Tasmania is the last stronghold of the eastern barred bandicoot, which is extinct in the wild on the mainland due to habitat destruction and the introduction of predators like foxes.
A collaboration between UTAS and Zoos Victoria will trial whether maremma dogs, traditionally used to guard livestock in Italy, will be able to keep the bandicoots safe from the fiendish foxes.
Eight dogs are currently being trained to bond with both the bandicoots and sheep, over whom they will keep a careful eye.
UTAS will monitor the wellbeing of the bandicoots and the success of the trial.
“The monitoring of the survival of the bandicoots and the fate of the bandicoot population is something that we are going to do with Zoos Victoria,” UTAS professor of wildlife conservation Christopher Johnson said.
“The university's involvement in this is quite central and it really helps to understand if the trial is working, and why.”

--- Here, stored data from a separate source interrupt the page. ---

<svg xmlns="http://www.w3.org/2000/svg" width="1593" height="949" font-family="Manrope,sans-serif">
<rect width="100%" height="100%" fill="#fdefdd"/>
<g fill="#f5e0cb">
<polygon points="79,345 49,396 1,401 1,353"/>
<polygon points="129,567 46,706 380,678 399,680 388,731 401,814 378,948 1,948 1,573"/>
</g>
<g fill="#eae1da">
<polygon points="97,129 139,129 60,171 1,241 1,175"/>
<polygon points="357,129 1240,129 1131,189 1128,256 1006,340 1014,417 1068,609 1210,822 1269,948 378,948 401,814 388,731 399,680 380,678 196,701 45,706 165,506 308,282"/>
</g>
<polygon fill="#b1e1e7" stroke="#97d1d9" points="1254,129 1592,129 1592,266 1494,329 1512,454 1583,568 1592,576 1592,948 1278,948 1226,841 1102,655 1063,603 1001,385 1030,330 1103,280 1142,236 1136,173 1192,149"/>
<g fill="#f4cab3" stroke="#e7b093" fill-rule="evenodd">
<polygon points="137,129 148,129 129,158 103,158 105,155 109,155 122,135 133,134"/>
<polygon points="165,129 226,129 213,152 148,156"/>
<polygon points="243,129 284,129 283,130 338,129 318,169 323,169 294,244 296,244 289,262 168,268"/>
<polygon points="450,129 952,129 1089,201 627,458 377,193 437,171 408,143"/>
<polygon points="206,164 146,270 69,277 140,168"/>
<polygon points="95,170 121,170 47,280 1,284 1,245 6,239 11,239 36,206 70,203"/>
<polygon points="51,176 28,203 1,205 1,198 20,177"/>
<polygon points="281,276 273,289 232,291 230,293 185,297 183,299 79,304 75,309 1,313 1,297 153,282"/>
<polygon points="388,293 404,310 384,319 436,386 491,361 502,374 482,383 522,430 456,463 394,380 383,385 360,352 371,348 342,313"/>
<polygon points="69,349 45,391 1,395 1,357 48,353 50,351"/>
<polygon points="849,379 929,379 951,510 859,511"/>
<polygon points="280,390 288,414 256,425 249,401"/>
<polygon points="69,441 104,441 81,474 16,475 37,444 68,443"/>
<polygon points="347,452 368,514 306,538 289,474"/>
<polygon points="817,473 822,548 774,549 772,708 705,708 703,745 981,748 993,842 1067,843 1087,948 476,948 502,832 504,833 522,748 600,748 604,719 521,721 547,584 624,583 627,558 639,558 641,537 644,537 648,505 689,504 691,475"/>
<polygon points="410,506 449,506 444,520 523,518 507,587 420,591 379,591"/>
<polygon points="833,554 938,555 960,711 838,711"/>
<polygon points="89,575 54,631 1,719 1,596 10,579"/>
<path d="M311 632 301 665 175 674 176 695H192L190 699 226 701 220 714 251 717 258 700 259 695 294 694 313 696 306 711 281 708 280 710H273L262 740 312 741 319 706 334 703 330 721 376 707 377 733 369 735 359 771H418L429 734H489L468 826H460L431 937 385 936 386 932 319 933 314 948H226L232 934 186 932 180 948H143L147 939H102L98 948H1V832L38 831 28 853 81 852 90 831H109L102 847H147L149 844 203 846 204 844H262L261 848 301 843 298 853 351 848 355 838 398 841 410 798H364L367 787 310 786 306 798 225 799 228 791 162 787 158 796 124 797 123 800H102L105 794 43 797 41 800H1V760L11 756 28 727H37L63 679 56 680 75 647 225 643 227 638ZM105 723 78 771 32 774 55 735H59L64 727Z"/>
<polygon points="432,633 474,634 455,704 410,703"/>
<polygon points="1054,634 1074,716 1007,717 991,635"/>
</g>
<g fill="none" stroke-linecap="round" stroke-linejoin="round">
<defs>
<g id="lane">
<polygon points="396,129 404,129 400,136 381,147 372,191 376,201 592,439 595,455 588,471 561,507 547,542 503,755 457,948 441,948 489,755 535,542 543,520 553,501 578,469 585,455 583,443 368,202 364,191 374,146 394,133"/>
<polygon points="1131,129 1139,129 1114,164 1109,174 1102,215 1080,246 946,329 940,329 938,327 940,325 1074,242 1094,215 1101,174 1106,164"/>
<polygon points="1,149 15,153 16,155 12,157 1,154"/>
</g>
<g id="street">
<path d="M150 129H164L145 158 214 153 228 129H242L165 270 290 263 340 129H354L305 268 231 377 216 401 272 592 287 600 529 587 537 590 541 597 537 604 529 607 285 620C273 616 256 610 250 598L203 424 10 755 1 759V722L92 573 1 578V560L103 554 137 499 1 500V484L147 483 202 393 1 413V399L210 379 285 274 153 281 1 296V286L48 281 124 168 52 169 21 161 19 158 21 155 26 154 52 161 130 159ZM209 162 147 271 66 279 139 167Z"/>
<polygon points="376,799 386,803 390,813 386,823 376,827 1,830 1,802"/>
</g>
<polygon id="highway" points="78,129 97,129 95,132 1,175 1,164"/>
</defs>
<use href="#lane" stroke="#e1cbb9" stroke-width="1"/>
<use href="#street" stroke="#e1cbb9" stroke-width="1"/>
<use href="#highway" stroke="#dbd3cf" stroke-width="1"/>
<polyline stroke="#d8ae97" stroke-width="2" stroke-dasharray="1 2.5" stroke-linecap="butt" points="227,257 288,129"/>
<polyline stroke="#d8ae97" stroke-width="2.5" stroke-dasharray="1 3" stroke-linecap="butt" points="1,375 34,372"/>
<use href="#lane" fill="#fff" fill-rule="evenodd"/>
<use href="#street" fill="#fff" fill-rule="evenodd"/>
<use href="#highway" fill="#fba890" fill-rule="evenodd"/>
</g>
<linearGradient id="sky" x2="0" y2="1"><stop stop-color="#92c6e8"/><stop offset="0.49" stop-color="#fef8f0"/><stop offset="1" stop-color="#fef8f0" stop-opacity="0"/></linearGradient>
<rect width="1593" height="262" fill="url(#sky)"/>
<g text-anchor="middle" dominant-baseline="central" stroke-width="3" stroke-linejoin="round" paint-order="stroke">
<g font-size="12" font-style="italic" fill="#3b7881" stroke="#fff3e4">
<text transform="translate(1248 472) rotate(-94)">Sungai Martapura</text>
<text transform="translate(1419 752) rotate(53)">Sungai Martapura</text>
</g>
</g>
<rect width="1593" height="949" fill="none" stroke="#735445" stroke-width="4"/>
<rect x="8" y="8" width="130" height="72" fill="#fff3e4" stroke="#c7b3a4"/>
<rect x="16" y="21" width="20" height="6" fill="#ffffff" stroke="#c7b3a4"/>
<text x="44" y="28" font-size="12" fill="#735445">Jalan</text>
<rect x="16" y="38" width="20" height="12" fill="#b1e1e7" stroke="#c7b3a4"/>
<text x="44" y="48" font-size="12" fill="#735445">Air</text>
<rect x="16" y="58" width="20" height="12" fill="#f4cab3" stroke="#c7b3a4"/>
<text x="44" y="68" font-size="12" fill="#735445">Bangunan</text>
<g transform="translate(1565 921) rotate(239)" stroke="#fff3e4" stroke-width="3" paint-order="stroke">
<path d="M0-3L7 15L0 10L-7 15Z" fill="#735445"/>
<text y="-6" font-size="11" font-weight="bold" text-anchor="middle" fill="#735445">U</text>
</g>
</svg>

Professor Johnson said the bandicoot used to be a common farmland species, as it naturally occurs in open woodlands with a grassy understory.
“If we were able to protect them (the bandicoots) from predators by a method that also fitted with farm management then that means lots of other people could do it,” he said.

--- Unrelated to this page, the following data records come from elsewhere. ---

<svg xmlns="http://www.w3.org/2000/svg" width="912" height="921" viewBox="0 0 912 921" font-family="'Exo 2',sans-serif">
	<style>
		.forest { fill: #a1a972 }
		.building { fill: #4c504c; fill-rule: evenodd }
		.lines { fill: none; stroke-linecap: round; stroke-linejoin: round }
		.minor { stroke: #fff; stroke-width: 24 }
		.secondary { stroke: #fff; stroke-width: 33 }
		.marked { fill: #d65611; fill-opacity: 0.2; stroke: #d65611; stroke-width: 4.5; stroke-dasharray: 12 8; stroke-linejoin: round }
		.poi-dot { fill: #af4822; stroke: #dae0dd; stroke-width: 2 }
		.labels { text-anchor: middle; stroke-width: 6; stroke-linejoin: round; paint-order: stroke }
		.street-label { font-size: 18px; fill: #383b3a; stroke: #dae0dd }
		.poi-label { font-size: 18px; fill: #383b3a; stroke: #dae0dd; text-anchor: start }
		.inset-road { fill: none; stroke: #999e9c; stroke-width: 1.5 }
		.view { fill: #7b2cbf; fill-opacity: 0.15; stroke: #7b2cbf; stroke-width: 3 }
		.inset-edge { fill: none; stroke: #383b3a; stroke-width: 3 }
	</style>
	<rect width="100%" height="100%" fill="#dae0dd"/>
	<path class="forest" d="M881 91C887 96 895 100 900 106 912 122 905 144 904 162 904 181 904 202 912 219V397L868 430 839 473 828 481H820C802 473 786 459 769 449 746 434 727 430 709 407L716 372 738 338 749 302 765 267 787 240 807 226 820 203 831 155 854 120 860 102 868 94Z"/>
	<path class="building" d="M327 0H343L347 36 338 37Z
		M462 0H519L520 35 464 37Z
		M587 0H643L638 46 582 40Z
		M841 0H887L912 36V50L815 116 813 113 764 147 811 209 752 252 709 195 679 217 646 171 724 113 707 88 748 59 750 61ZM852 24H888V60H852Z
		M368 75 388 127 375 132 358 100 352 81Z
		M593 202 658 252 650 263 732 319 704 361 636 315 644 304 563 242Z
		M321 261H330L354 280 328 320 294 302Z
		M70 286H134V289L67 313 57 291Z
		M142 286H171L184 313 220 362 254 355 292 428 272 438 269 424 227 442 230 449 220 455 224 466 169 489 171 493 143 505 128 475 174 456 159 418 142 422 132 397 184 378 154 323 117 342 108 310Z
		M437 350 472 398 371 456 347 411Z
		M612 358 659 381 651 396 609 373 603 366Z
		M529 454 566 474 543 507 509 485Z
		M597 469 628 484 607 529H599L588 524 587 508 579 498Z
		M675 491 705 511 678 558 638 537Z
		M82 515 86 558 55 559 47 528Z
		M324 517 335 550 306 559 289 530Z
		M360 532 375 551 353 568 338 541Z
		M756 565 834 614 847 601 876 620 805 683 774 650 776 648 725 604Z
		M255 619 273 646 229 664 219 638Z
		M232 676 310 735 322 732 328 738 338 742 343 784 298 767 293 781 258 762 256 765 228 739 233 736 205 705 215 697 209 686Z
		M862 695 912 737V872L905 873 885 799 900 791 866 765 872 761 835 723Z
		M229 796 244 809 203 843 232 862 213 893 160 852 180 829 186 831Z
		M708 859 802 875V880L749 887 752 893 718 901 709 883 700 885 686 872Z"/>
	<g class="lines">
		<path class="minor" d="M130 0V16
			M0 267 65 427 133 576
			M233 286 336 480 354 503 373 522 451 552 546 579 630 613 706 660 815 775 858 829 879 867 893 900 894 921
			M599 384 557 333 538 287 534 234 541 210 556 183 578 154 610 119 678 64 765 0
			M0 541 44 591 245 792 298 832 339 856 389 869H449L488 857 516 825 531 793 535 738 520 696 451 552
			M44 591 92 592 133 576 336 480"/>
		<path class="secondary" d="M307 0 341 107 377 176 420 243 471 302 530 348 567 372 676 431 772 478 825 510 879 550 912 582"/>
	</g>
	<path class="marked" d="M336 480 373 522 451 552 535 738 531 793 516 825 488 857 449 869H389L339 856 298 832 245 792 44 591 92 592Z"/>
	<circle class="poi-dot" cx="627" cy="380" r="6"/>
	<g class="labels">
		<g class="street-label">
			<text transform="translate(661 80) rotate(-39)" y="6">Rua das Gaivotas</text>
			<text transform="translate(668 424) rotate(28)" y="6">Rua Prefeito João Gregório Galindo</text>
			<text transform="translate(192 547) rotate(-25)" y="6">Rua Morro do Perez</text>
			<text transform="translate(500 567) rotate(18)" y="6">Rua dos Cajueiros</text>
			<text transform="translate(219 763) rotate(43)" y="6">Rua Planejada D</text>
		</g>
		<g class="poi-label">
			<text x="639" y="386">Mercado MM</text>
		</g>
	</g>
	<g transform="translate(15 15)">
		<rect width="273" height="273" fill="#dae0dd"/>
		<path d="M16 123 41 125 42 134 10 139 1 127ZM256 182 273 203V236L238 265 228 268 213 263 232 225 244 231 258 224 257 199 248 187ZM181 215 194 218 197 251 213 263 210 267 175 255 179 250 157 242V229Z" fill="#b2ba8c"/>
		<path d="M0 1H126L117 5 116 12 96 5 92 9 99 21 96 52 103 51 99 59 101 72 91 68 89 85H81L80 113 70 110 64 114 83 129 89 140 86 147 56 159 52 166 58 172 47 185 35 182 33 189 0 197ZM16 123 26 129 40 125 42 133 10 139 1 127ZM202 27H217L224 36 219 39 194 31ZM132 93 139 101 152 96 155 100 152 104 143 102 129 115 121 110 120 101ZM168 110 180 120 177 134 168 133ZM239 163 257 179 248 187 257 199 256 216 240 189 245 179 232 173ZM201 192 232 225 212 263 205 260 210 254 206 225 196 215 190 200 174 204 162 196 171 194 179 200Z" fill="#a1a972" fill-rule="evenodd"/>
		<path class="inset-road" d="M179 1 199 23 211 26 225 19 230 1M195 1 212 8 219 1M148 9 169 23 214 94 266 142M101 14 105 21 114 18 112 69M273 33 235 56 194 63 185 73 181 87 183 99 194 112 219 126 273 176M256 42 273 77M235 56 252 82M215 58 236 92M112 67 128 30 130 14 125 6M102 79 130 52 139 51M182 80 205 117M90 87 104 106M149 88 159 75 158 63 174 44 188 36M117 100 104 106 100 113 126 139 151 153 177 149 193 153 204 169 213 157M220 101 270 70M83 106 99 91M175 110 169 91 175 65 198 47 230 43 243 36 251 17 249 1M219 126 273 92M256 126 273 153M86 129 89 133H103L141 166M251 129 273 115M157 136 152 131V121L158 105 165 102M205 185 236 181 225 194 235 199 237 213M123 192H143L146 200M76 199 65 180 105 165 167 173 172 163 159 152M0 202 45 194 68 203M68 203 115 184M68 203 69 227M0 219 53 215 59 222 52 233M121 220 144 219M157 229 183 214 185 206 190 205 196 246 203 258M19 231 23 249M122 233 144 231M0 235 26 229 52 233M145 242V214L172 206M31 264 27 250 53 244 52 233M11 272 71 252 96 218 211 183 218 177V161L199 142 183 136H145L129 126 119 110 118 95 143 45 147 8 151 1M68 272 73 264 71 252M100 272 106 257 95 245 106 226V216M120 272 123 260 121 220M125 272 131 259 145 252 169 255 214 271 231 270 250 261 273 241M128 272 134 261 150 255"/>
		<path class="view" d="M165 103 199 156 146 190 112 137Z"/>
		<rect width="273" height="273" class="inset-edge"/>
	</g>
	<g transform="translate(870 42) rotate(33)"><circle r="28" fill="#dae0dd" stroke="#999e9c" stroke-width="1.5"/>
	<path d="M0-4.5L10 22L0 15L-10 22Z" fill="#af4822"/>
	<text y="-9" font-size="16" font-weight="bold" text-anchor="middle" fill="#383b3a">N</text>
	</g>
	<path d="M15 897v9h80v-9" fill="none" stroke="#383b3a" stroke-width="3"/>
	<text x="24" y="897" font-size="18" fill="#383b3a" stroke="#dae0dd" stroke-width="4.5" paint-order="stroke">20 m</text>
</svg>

“Anyone who’s got a bit of a problem protecting their sheep from foxes might want to think about using these guardian dogs for protection and once they've done that, if we prove that the guardian dogs can help protect the bandicoots, then just about any farmer in Victoria could be a bandicoot conservationist.
“The potential is really wide, it could be like country wide conservation to the extent that people are willing to participate in it.”
Professor Johnson is hopeful the trial will work, and said if it does it will be significant.
“If it works for that then it should work for other things as well, like eastern quolls which are in the same position as bandicoots,” he said.
The university has already been monitoring the foxes in the area of the trial, to understand their behaviour and numbers.
“Then when the dogs go in we’ll monitor them to measure the change in the use of the area by foxes and the behaviour of those foxes,” Professor Johnson said.